- WORK TO BE COMPLETED
Your copy of the data should match it exactly, except that the pictures are gone.

- DATA RECORDS
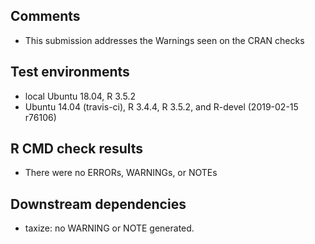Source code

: ## Comments

- This submission addresses the Warnings seen on the CRAN checks

## Test environments

- local Ubuntu 18.04, R 3.5.2
- Ubuntu 14.04 (travis-ci), R 3.4.4, R 3.5.2, and R-devel (2019-02-15 r76106)

## R CMD check results

- There were no ERRORs, WARNINGs, or NOTEs

## Downstream dependencies

* taxize: no WARNING or NOTE generated.
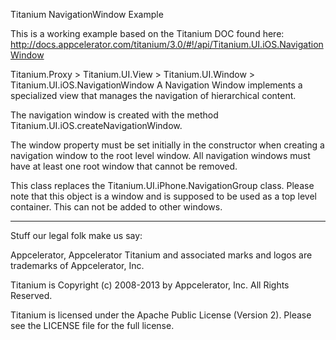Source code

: Titanium NavigationWindow Example

This is a working example based on the Titanium DOC found here: 
http://docs.appcelerator.com/titanium/3.0/#!/api/Titanium.UI.iOS.NavigationWindow


Titanium.Proxy > Titanium.UI.View > Titanium.UI.Window > Titanium.UI.iOS.NavigationWindow
A Navigation Window implements a specialized view that manages the navigation of hierarchical content.

The navigation window is created with the method Titanium.UI.iOS.createNavigationWindow.

The window property must be set initially in the constructor when creating a navigation window to the root level window. All navigation windows must have at least one root window that cannot be removed.

This class replaces the Titanium.UI.iPhone.NavigationGroup class. Please note that this object is a window and is supposed to be used as a top level container. This can not be added to other windows. 


----------------------------------
Stuff our legal folk make us say:

Appcelerator, Appcelerator Titanium and associated marks and logos are 
trademarks of Appcelerator, Inc. 

Titanium is Copyright (c) 2008-2013 by Appcelerator, Inc. All Rights Reserved.

Titanium is licensed under the Apache Public License (Version 2). Please
see the LICENSE file for the full license.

- RESPONSE
Source code

: ## Comments

- This submission addresses the Warnings seen on the CRAN checks

## Test environments

- local Ubuntu 18.04, R 3.5.2
- Ubuntu 14.04 (travis-ci), R 3.4.4, R 3.5.2, and R-devel (2019-02-15 r76106)

## R CMD check results

- There were no ERRORs, WARNINGs, or NOTEs

## Downstream dependencies

* taxize: no WARNING or NOTE generated.
Source code

: Titanium NavigationWindow Example

This is a working example based on the Titanium DOC found here: 
http://docs.appcelerator.com/titanium/3.0/#!/api/Titanium.UI.iOS.NavigationWindow


Titanium.Proxy > Titanium.UI.View > Titanium.UI.Window > Titanium.UI.iOS.NavigationWindow
A Navigation Window implements a specialized view that manages the navigation of hierarchical content.

The navigation window is created with the method Titanium.UI.iOS.createNavigationWindow.

The window property must be set initially in the constructor when creating a navigation window to the root level window. All navigation windows must have at least one root window that cannot be removed.

This class replaces the Titanium.UI.iPhone.NavigationGroup class. Please note that this object is a window and is supposed to be used as a top level container. This can not be added to other windows. 


----------------------------------
Stuff our legal folk make us say:

Appcelerator, Appcelerator Titanium and associated marks and logos are 
trademarks of Appcelerator, Inc. 

Titanium is Copyright (c) 2008-2013 by Appcelerator, Inc. All Rights Reserved.

Titanium is licensed under the Apache Public License (Version 2). Please
see the LICENSE file for the full license.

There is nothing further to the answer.